Some individuals will break every law in existence - it doesn't mean the laws shouldn't be in place.


----------



## i-rui (Sep 13, 2006)

Lars said:


> Some individuals will break every law in existence - it doesn't mean the laws shouldn't be in place.


of course not. but we already have a reasonable .008 law in place. 

to go to zero tolerance (by it's very definition that not one iota of alcohol will be tolerated) is unreasonable. that's the point.


----------



## hhk (May 31, 2006)

Let's just keep piling on new laws so that personal responsibility gets thrown out the window and we simply comply with legislation to control our behaviour. 

It's all kneejerk and politically motivated.

Let's see, what law can we pass that will be popular amoung the voting, law-and-order demographic? I know - let's stick it to the kids again. Hell, they don't vote anyways.


----------



## rgray (Feb 15, 2005)

hhk said:


> Let's just keep piling on new laws so that personal responsibility gets thrown out the window and we simply comply with legislation to control our behaviour.
> 
> It's all kneejerk and politically motivated.
> 
> Let's see, what law can we pass that will be popular amoung the voting, law-and-order demographic? I know - let's stick it to the kids again. Hell, they don't vote anyways.


The answer seem pretty simple to this, does it not?

They should vote. If you are old enough to drink, you are old enough to vote.

If you don't vote then all the whining about bad legislation is just that - whining.


----------



## Amiga2000HD (Jan 23, 2007)

Why target young people only? I don't understand: why it should be ok for my 60 year old dad to drive home from a wedding and blow into the dead band between .05 and .08 when he got RIDE checked but not a 20 year old?


----------



## FeXL (Jan 2, 2004)

hhk said:


> It's all kneejerk and politically motivated.
> 
> Let's see, what law can we pass that will be popular amoung the voting, law-and-order demographic?


Bingo!

★ ★ ★ ★ ★ ★ ★

In the forum thread on zero-tolerance drinking laws, which range does Amiga2000HD call the dead band?

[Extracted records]
★ ★ ★ ★ ★ ★ ★

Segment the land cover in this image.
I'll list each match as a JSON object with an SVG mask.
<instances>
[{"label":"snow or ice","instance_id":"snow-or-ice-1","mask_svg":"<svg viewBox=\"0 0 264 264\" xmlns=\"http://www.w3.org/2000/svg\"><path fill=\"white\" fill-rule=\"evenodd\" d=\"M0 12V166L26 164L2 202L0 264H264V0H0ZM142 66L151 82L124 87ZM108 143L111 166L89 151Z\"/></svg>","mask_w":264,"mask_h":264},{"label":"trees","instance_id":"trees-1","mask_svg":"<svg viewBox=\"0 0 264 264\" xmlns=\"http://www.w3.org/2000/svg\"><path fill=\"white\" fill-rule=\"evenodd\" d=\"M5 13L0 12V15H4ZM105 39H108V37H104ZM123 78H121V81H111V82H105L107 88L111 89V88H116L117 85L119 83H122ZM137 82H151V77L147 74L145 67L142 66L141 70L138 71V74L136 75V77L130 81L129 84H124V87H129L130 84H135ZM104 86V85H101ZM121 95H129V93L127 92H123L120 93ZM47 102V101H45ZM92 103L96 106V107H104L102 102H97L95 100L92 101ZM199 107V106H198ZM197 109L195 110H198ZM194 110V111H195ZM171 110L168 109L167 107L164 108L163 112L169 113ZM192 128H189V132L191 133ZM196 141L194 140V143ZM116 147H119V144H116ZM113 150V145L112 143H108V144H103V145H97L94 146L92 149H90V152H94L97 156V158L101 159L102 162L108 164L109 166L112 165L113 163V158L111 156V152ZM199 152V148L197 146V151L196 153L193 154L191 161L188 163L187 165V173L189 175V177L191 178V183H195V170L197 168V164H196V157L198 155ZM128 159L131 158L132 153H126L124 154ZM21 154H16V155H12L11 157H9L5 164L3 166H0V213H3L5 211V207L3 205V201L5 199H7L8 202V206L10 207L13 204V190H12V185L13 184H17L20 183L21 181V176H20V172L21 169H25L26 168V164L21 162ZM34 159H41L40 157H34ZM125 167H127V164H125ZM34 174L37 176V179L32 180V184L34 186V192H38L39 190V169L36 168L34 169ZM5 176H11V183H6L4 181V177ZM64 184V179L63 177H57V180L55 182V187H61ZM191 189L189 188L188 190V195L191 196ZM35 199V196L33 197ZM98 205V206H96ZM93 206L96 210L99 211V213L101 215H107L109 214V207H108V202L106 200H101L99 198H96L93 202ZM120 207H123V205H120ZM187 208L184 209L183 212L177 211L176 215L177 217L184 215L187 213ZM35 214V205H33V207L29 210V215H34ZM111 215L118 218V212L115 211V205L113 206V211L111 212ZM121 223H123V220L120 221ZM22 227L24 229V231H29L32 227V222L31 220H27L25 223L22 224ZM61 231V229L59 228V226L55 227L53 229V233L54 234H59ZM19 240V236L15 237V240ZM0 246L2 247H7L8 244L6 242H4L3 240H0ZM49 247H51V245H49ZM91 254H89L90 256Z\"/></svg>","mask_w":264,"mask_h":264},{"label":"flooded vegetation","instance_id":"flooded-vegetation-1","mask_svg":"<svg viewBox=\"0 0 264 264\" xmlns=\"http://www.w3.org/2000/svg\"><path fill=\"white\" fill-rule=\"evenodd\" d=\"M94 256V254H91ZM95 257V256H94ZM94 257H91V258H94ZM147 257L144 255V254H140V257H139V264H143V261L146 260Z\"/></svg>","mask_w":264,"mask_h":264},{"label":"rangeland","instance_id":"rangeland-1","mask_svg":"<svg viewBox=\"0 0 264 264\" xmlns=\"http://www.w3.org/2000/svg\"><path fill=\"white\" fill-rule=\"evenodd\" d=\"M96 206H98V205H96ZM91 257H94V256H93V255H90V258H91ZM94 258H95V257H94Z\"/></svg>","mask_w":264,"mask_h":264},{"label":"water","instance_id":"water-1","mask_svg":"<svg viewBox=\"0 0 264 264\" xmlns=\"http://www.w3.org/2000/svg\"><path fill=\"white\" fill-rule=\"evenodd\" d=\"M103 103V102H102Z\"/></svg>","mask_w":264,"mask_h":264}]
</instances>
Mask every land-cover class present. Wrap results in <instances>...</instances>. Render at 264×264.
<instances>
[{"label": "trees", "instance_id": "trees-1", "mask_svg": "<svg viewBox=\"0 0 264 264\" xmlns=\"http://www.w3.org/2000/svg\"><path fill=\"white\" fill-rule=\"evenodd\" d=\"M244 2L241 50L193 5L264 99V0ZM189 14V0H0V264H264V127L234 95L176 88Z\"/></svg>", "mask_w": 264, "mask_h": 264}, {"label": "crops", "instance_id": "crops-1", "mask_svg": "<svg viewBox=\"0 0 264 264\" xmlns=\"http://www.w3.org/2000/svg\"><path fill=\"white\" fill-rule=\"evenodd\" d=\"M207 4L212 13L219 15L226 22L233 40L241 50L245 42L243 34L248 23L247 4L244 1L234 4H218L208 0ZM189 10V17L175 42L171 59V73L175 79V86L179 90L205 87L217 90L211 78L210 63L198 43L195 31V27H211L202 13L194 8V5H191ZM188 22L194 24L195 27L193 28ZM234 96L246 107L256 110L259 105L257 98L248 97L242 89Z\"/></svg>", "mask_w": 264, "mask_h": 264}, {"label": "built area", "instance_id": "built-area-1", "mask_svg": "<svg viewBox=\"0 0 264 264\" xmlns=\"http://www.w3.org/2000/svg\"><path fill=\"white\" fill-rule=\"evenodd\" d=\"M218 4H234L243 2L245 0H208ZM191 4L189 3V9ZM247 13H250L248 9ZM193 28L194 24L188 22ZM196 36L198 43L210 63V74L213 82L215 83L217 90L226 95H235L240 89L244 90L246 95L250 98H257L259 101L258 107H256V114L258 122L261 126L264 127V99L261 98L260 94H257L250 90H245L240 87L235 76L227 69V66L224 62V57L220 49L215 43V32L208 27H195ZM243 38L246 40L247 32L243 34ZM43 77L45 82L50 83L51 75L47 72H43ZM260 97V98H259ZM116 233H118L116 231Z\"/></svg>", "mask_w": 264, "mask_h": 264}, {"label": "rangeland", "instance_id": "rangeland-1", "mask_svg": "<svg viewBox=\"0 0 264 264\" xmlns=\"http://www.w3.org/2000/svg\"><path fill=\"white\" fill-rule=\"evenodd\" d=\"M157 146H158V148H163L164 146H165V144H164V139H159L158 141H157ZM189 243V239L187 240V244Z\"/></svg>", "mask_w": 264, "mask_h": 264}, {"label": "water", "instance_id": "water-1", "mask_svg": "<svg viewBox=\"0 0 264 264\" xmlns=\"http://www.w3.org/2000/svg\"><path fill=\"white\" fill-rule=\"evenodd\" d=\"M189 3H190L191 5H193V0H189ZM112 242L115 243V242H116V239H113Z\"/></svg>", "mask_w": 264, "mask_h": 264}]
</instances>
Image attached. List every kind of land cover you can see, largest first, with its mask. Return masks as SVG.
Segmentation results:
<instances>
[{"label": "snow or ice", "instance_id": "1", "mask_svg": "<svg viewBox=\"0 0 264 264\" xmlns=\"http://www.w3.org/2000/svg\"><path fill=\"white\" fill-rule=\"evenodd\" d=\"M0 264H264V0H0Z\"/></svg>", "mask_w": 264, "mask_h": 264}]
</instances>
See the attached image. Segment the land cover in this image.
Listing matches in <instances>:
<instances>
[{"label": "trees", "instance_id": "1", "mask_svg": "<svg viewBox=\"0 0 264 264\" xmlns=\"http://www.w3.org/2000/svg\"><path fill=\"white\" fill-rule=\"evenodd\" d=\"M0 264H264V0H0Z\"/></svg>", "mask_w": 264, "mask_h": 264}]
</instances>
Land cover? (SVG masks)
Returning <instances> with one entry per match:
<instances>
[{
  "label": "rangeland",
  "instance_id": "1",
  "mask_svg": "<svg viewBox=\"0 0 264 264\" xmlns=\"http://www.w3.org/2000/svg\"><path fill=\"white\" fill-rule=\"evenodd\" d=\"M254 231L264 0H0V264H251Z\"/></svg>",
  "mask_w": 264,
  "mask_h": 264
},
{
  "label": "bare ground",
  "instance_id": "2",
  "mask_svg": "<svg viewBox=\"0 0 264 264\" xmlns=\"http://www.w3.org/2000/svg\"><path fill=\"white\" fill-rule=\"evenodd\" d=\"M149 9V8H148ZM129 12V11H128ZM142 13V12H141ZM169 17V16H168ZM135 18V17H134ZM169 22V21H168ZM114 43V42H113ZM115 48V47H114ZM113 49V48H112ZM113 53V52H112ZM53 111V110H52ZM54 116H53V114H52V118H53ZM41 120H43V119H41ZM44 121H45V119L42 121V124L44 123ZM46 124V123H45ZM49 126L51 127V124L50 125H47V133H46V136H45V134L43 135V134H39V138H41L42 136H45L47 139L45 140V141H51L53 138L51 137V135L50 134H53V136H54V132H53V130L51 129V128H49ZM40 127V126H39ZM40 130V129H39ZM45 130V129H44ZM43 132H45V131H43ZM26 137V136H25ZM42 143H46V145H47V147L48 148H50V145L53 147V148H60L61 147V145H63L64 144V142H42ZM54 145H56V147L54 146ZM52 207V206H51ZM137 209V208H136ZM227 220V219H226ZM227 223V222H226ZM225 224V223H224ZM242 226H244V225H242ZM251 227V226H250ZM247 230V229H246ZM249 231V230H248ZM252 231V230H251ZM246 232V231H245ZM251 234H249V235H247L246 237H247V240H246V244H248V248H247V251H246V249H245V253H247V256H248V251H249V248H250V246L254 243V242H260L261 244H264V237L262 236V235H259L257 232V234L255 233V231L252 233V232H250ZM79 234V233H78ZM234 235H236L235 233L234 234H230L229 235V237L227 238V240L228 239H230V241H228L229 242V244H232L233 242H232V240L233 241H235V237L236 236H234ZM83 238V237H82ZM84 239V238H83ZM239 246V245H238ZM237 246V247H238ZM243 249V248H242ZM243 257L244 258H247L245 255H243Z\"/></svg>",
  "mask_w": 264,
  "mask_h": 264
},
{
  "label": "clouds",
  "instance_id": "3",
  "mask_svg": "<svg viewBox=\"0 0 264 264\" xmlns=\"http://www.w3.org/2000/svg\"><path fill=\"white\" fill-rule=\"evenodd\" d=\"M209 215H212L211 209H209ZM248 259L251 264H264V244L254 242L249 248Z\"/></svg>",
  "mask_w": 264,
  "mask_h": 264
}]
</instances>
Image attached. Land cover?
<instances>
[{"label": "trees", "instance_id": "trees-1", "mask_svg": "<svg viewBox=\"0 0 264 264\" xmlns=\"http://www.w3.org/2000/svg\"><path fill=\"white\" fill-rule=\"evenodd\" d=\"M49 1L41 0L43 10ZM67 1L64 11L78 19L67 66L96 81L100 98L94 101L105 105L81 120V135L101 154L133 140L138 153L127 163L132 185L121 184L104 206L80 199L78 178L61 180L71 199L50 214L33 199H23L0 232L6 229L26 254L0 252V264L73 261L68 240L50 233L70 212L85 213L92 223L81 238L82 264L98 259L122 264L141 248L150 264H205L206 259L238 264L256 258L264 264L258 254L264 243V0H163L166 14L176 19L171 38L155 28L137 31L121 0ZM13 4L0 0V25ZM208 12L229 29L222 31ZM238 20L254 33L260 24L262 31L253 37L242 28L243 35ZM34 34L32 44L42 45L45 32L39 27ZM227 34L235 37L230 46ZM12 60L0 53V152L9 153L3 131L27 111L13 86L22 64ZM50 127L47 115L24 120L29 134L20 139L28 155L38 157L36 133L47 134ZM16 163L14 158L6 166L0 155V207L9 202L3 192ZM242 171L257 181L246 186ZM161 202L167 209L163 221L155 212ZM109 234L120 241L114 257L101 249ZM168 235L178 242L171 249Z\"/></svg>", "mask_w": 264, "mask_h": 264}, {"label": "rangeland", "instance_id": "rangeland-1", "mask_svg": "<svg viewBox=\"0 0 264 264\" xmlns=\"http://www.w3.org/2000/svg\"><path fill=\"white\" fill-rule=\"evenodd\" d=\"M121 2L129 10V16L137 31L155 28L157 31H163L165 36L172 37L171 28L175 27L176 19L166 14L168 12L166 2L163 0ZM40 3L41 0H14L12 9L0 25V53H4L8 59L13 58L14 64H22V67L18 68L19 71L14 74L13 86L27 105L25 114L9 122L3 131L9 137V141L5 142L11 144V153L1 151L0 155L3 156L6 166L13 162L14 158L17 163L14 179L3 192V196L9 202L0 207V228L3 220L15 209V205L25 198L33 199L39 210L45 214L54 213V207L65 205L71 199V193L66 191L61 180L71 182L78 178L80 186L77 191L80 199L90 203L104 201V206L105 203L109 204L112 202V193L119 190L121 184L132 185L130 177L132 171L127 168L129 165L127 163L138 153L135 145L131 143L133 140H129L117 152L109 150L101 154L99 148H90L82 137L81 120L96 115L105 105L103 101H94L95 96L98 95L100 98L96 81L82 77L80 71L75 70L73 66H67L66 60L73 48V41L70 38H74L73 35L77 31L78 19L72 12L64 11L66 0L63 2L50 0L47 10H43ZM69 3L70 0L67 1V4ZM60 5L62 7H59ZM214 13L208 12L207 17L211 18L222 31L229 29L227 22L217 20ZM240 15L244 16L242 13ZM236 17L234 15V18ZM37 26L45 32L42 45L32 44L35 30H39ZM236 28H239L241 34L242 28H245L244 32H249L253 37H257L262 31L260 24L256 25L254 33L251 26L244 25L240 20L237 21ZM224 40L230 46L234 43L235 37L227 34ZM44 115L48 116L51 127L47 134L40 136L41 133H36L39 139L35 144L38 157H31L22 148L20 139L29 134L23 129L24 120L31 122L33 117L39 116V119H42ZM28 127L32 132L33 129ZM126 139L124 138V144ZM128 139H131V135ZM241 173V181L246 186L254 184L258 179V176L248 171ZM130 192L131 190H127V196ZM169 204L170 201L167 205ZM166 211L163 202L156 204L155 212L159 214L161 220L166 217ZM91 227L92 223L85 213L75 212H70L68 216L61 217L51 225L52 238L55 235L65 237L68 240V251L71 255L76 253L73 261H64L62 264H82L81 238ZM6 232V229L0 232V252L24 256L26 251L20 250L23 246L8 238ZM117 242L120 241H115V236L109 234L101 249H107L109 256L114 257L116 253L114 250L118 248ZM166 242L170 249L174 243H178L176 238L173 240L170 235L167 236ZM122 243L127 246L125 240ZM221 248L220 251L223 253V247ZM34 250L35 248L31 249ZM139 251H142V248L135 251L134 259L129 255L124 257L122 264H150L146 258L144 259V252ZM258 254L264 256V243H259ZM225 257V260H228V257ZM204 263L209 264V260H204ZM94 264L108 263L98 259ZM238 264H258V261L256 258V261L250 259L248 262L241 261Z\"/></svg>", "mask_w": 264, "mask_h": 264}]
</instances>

★ ★ ★ ★ ★ ★ ★

= Result of the exercise =
Between .05 and .08.